Copy out the material below line for line, without any change, and leave out the pictures.
#### DATASET CONTENT
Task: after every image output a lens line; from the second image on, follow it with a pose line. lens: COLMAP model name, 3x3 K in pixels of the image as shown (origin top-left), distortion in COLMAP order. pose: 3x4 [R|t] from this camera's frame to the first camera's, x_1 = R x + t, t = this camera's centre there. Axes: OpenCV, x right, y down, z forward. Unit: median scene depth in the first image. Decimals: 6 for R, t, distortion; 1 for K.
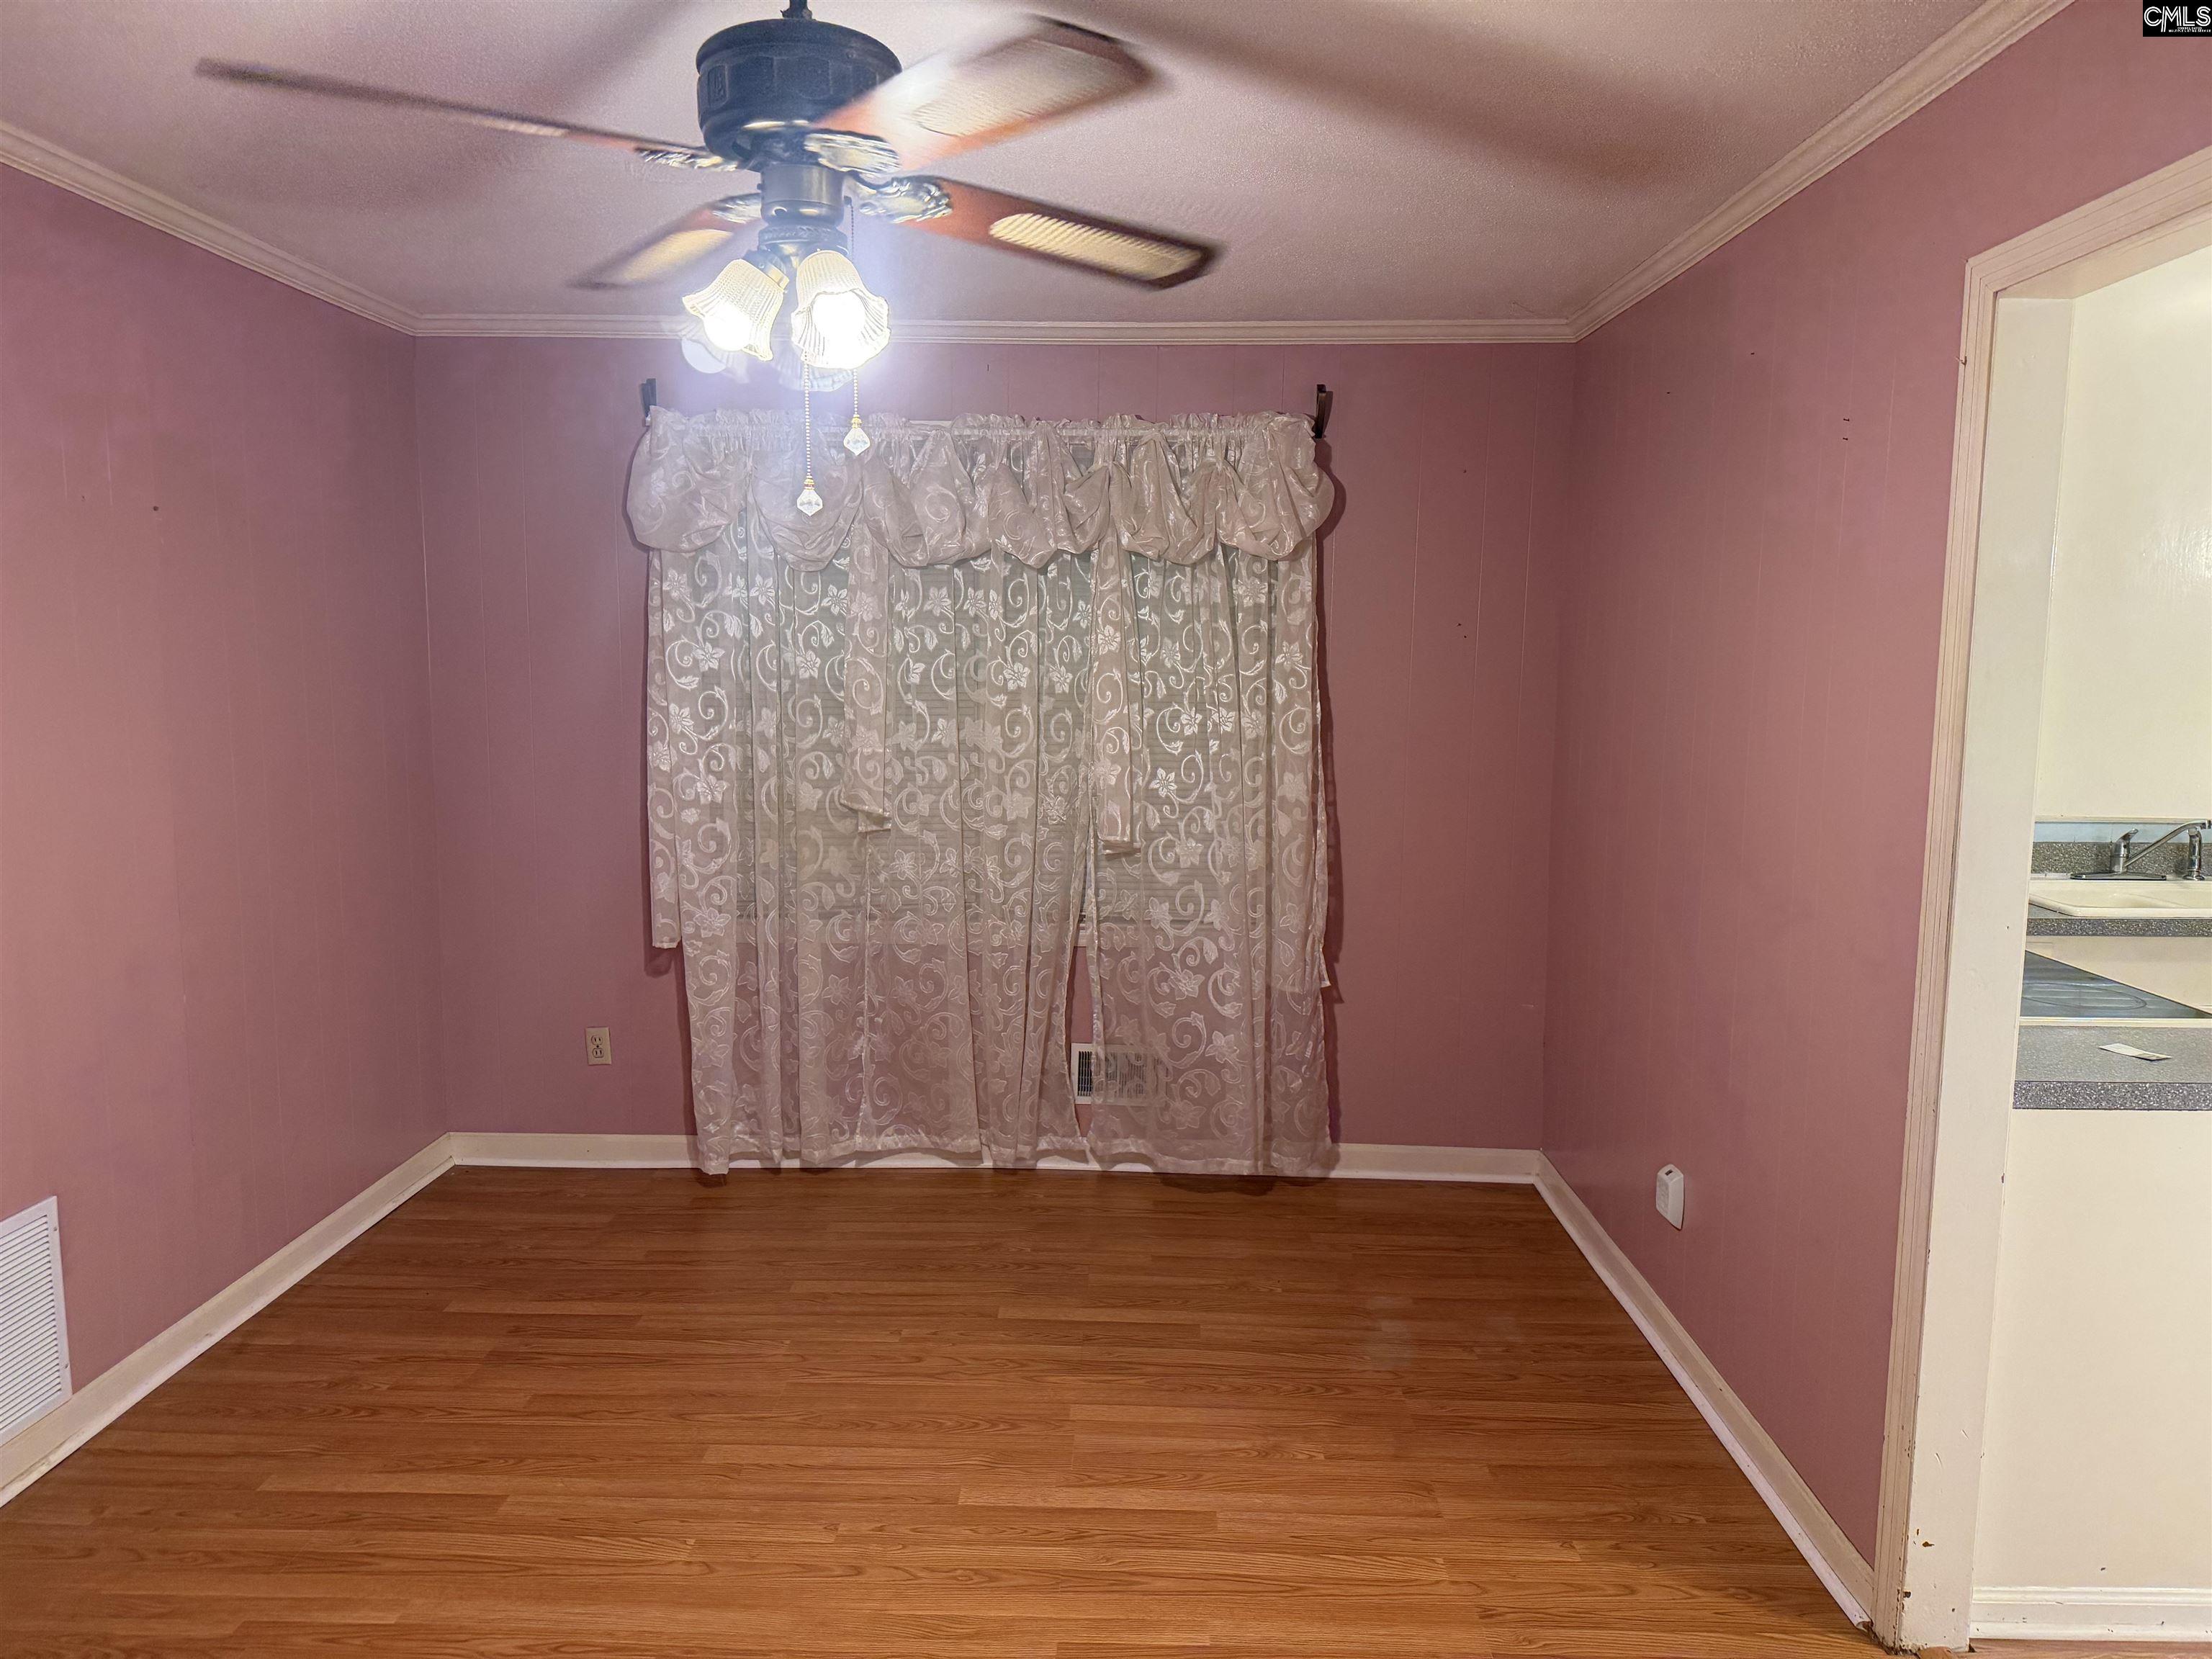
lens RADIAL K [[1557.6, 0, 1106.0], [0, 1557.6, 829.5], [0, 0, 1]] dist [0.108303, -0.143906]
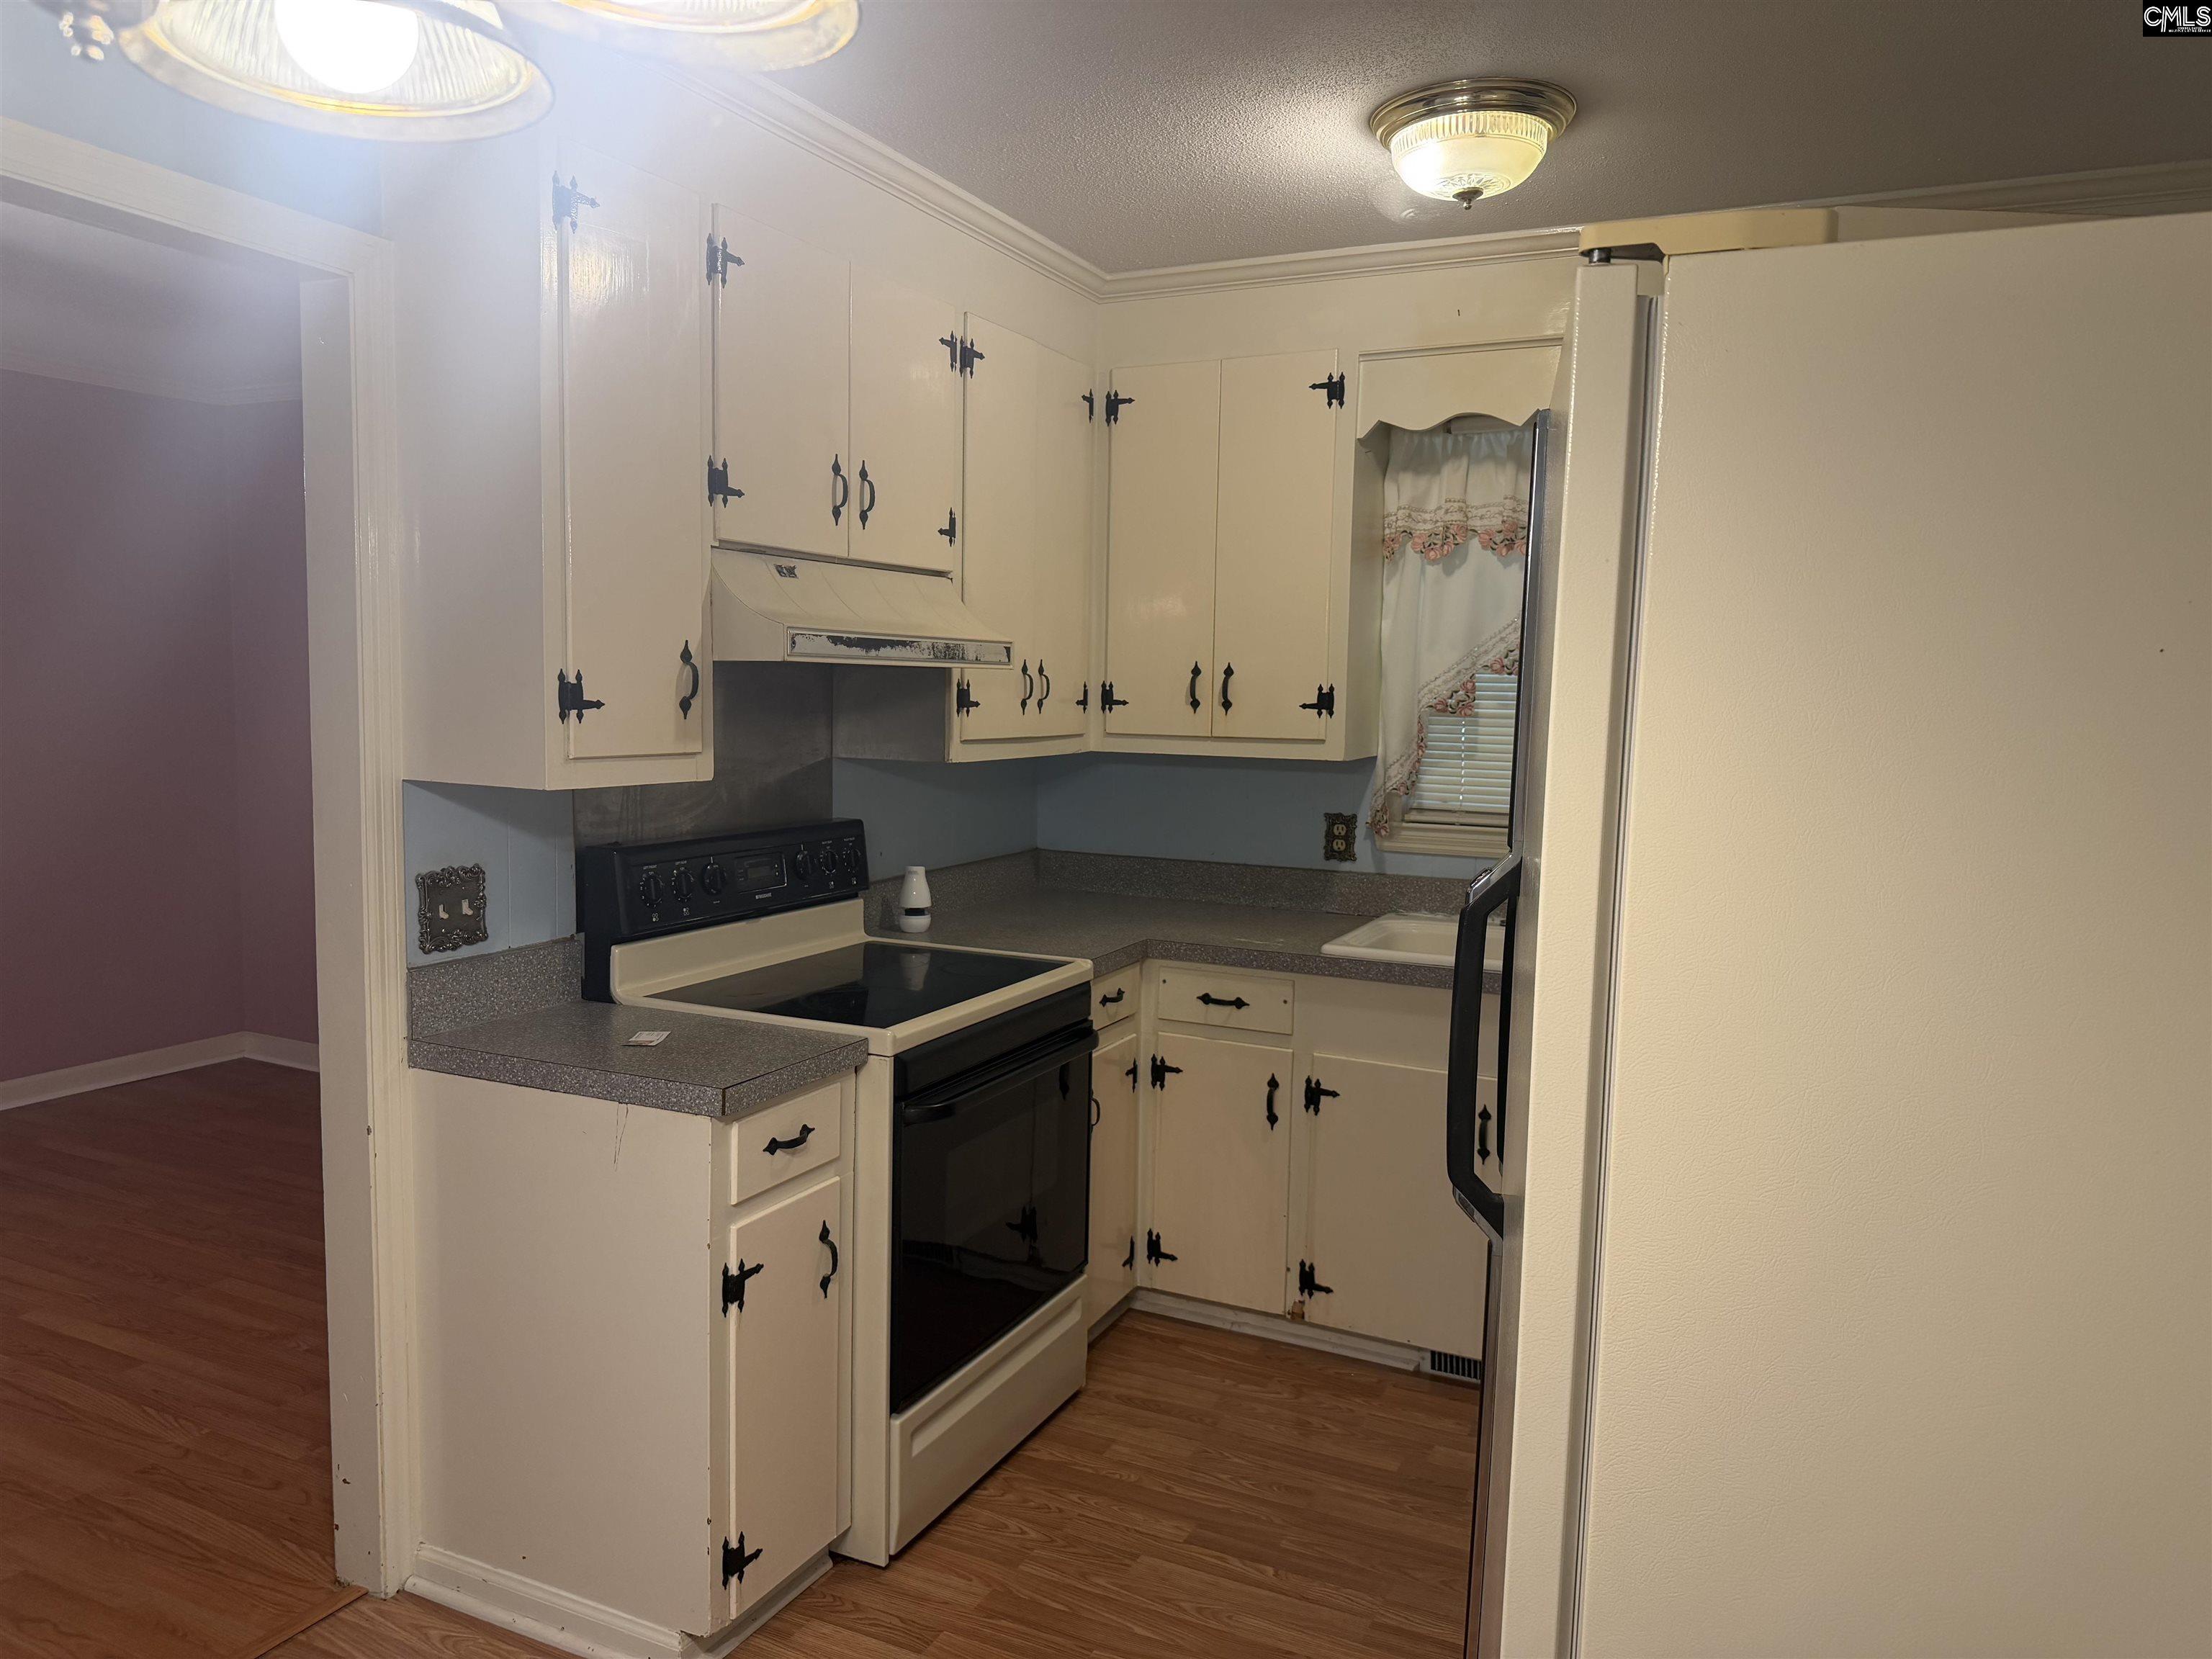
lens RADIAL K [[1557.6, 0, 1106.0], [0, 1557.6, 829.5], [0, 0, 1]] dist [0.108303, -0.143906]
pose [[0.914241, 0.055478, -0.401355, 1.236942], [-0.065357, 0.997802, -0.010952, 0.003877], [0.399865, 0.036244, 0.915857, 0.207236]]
########
### ANSWER TO THIS TASK
Task: after every image output a lens line; from the second image on, follow it with a pose line. lens: COLMAP model name, 3x3 K in pixels of the image as shown (origin top-left), distortion in COLMAP order. pose: 3x4 [R|t] from this camera's frame to the first camera's, x_1 = R x + t, t = this camera's centre there. Axes: OpenCV, x right, y down, z forward. Unit: median scene depth in the first image. Decimals: 6 for R, t, distortion; 1 for K.
lens RADIAL K [[1557.6, 0, 1106.0], [0, 1557.6, 829.5], [0, 0, 1]] dist [0.108303, -0.143906]
lens RADIAL K [[1557.6, 0, 1106.0], [0, 1557.6, 829.5], [0, 0, 1]] dist [0.108303, -0.143906]
pose [[0.914241, 0.055478, -0.401355, 1.236942], [-0.065357, 0.997802, -0.010952, 0.003877], [0.399865, 0.036244, 0.915857, 0.207236]]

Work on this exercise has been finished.